# HOW TO COMPLETE THIS TASK
Please reproduce, exactly as given, the lines running from the start of the data to the line containing "index pip: (814, 835)", inclusive, and omit the pictures.

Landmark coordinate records

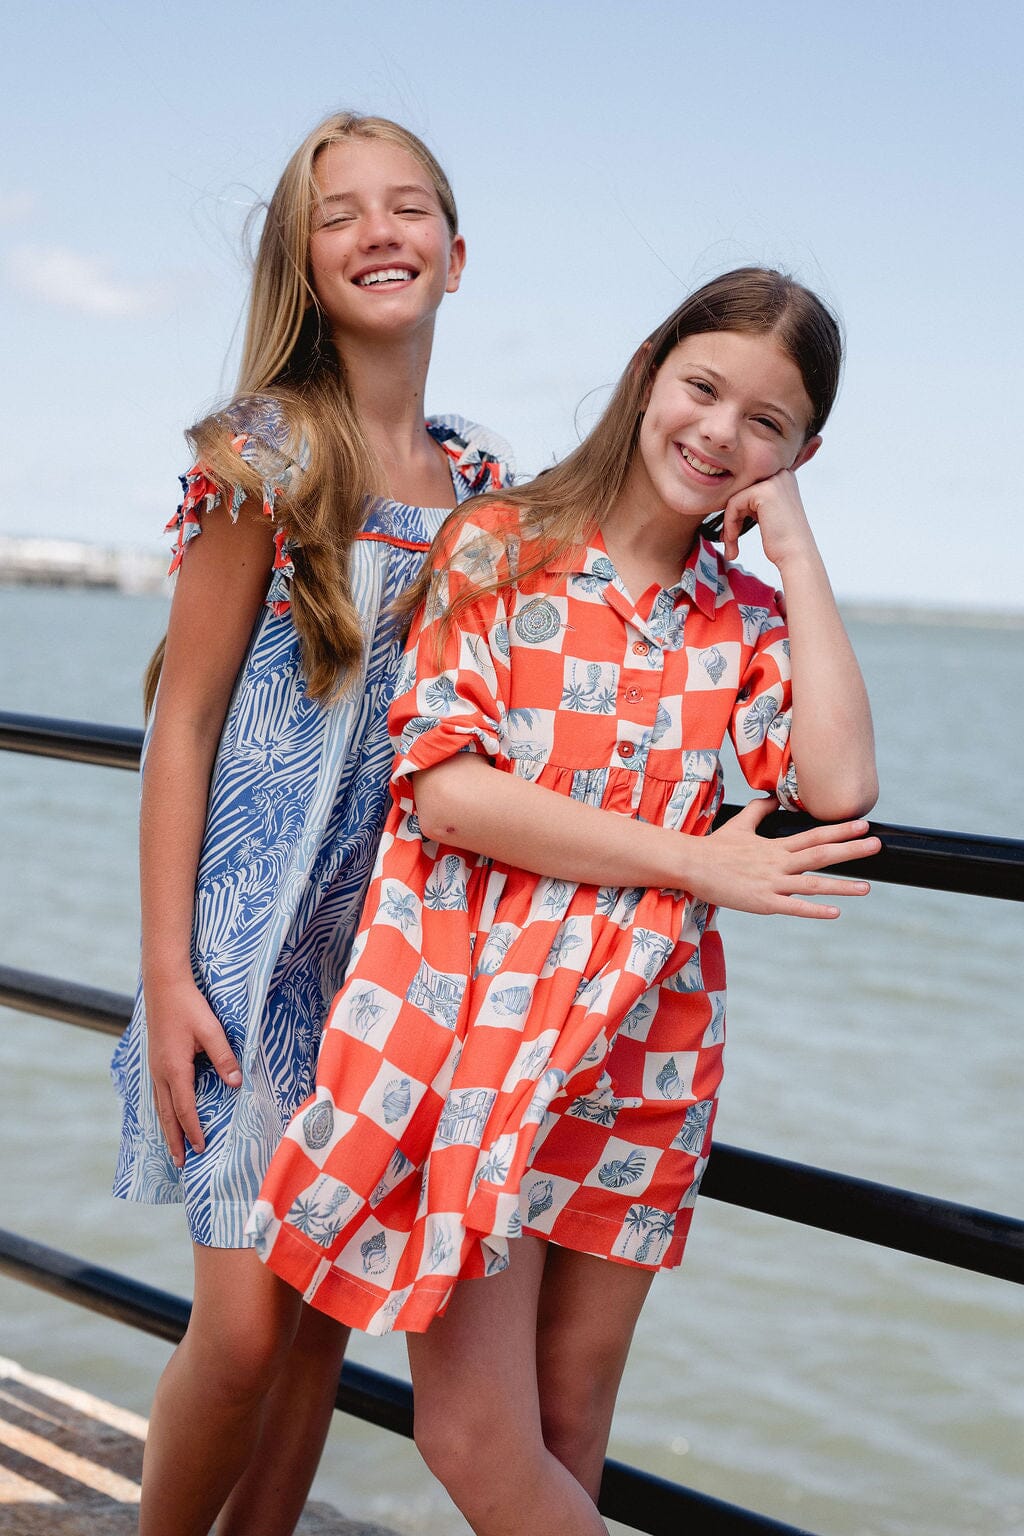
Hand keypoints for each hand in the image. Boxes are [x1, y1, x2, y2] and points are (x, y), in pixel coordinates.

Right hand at [144, 977, 241, 1165]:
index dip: (193, 1130)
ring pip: (160, 1106)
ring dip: (167, 1128)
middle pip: (167, 1115)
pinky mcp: (155, 1060)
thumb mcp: (211, 1030)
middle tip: (180, 1163)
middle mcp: (160, 1073)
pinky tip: (167, 1115)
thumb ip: (224, 1058)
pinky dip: (163, 1111)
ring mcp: (155, 1067)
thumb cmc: (189, 1006)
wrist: (164, 985)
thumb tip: (236, 1084)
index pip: (185, 1109)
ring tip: (173, 1148)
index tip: (201, 1149)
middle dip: (174, 1140)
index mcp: (175, 1069)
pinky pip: (158, 1094)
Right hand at [684, 796, 879, 917]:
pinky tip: (836, 912)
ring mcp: (772, 883)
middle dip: (850, 850)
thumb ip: (759, 811)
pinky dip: (815, 910)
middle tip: (877, 845)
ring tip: (868, 887)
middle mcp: (778, 863)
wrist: (692, 864)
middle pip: (820, 854)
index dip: (839, 830)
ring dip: (842, 885)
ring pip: (812, 883)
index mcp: (776, 846)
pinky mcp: (762, 902)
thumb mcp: (739, 824)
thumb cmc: (715, 847)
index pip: (814, 835)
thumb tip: (772, 798)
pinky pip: (793, 908)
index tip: (863, 825)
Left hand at [720, 468, 816, 567]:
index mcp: (784, 478)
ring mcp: (773, 481)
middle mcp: (781, 474)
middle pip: (742, 492)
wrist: (797, 556)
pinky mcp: (763, 491)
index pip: (750, 488)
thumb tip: (732, 500)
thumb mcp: (771, 514)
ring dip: (729, 525)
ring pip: (735, 499)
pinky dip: (729, 525)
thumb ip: (757, 503)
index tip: (733, 534)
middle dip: (731, 518)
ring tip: (731, 548)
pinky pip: (733, 504)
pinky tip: (733, 540)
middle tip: (730, 542)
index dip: (739, 512)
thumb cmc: (784, 542)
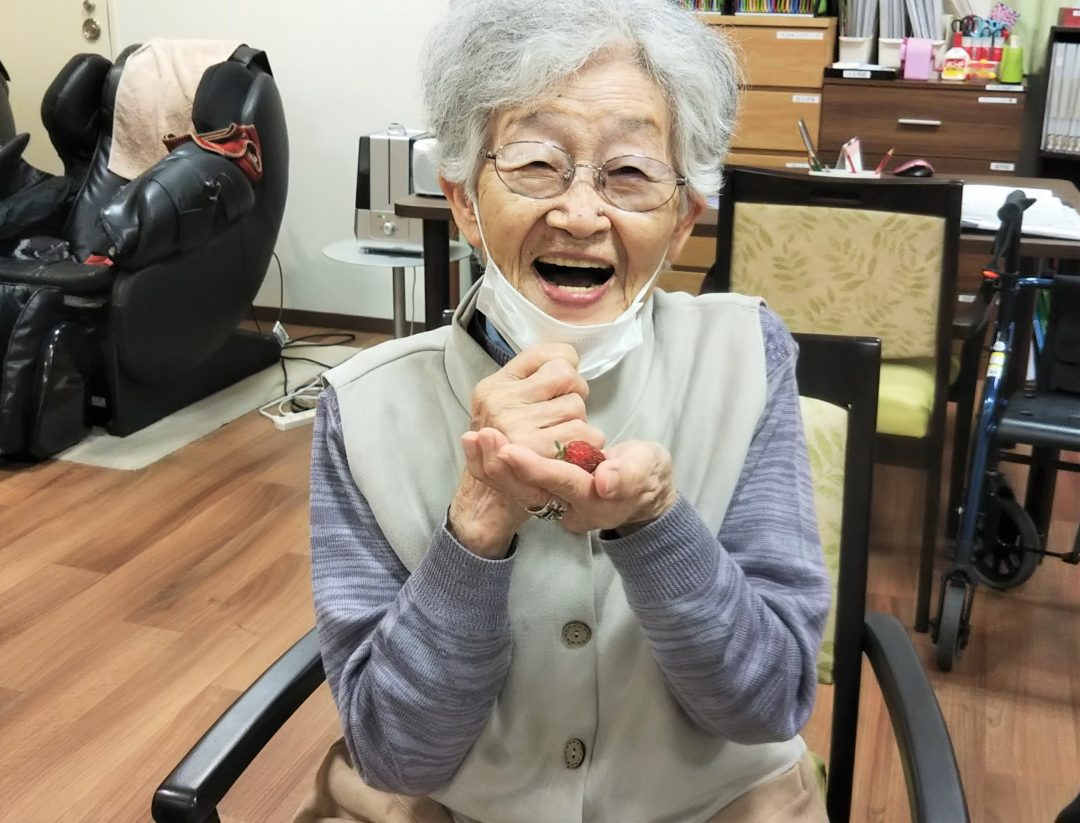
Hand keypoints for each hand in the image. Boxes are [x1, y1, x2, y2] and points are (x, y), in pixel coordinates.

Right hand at [469, 343, 604, 456]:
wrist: (488, 502)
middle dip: (574, 395)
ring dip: (580, 423)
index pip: (547, 354)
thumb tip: (570, 358)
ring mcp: (517, 428)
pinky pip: (585, 436)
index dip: (566, 364)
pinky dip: (589, 446)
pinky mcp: (539, 454)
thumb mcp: (500, 407)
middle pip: (566, 377)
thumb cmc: (505, 450)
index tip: (562, 384)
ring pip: (577, 406)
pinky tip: (574, 454)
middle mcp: (500, 404)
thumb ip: (527, 381)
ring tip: (564, 439)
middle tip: (562, 417)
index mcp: (493, 387)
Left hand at [481, 434, 677, 534]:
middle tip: (482, 437)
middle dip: (503, 466)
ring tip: (471, 438)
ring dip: (490, 464)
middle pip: (529, 490)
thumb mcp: (647, 471)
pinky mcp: (542, 490)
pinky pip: (511, 482)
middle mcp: (567, 508)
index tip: (510, 450)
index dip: (536, 467)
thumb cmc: (647, 473)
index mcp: (594, 502)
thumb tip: (605, 482)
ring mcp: (553, 501)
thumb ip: (628, 475)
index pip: (561, 484)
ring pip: (515, 487)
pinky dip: (490, 464)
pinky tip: (474, 443)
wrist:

# SOLUTION FOR THIS TASK
Hand keypoints for each hand in the image. Boxes are [x1, y1, x2, y2] and points are (x, y), in pixel coordinates.

Right hand at [144, 977, 241, 1165]:
index dip: (193, 1130)
ring pip: (160, 1106)
ring dip: (167, 1128)
middle pip: (167, 1115)
pinky mcp: (155, 1060)
thumb mcp: (211, 1030)
middle tip: (180, 1163)
middle mcp: (160, 1073)
pinky tip: (167, 1115)
thumb ip: (224, 1058)
pinky dip: (163, 1111)
ring mcp: (155, 1067)
thumb cmc: (189, 1006)
wrist: (164, 985)
thumb tip: (236, 1084)
index pip: (185, 1109)
ring tip: (173, 1148)
index tip: (201, 1149)
middle dip: (174, 1140)
index mcp: (175, 1069)
pinky pip: (158, 1094)
Right hand at [684, 796, 879, 917]:
pinky tip: (836, 912)
ring mcp: (772, 883)
middle dip: (850, 850)
thumb ip: (759, 811)
pinky dip: (815, 910)
middle tip: (877, 845)
ring tip: (868, 887)
middle mcp: (778, 863)
wrist: (692, 864)
middle pip: (820, 854)
index dip: (839, 830)
ring dip: (842, 885)
ring pip: (812, 883)
index mcp: (776, 846)
pinky mcp: (762, 902)
thumb mcp: (739, 824)
thumb cmc: (715, 847)
index pip: (814, 835)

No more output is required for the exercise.